I have an RDD like this:
JavaPairRDD<String, String>
that has lot of entries and some keys are repeated lot of times. When I apply either groupByKey
or combineByKey
, its generating another
JavaPairRDD<String, Iterable<String>
Here is the problem, for some set of keys, the number of values is very huge (because particular keys are skewed). This is causing issue in further downstream consumption even produce memory issues.
My question is how to limit the number of values aggregated per key. I want to group by key, however the value list should not go beyond limit X number. Any overflowing values should be added to a new line, is there a way to do this?

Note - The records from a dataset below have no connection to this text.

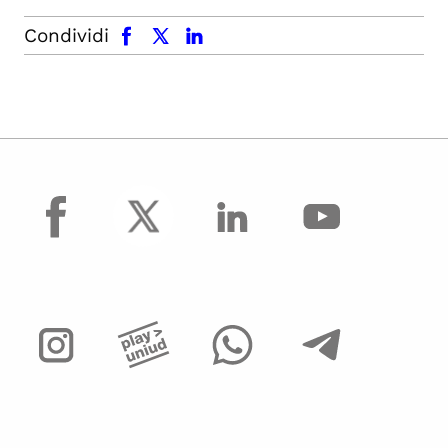
facebook
x.com
linkedin
Condividi
facebook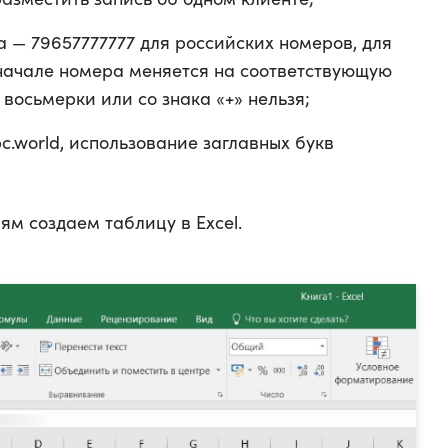
 — 79657777777 для российских номеров, для
 начале номера меняется на соответствующую
 восьмерки или со знака «+» нельзя;
c.world, использование заглавных букв
ям создаем таблицу в Excel.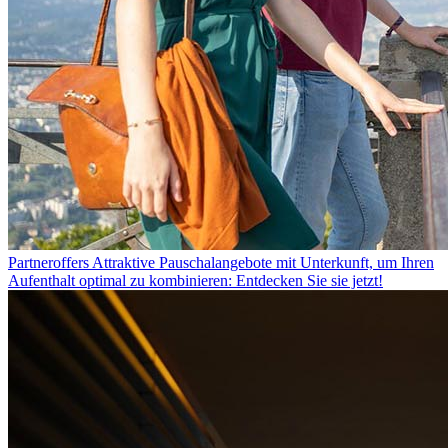
Partneroffers
Attraktive Pauschalangebote mit Unterkunft, um Ihren
Aufenthalt optimal zu kombinieren: Entdecken Sie sie jetzt!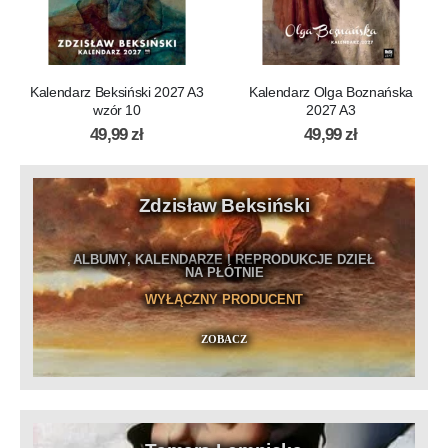
Kalendarz Beksiński 2027 A3
Kalendarz Olga Boznańska
wzór 10
2027 A3
49,99
zł
49,99
zł
Zdzisław Beksiński
ALBUMY, KALENDARZE I REPRODUKCJE DZIEŁ
NA PŁÓTNIE
WYŁĄCZNY PRODUCENT
ZOBACZ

This can be solved using flatMap
. I'm not sure how to write it in Java, however, hopefully you can convert the Scala code. Code with example input:
val rdd = spark.sparkContext.parallelize(Seq((1, Iterable(1,2,3,4,5)), (2, Iterable(6,7,8)), (3, Iterable(1,3,6,8,4,2,7,8,3))))
val maxLength = 3
val res = rdd.flatMap{ case(id, vals) =>
vals.grouped(maxLength).map(v => (id, v))
}
The idea is to split the list into a list of list where each inner list has a max length. Since, flatMap
is used here the list of list will be flattened into a simple list which is the result you want. Using a max length of 3 and printing res
gives:
(1,List(1, 2, 3))
(1,List(4, 5))
(2,List(6, 7, 8))
(3,List(1, 3, 6))
(3,List(8, 4, 2))
(3,List(7, 8, 3))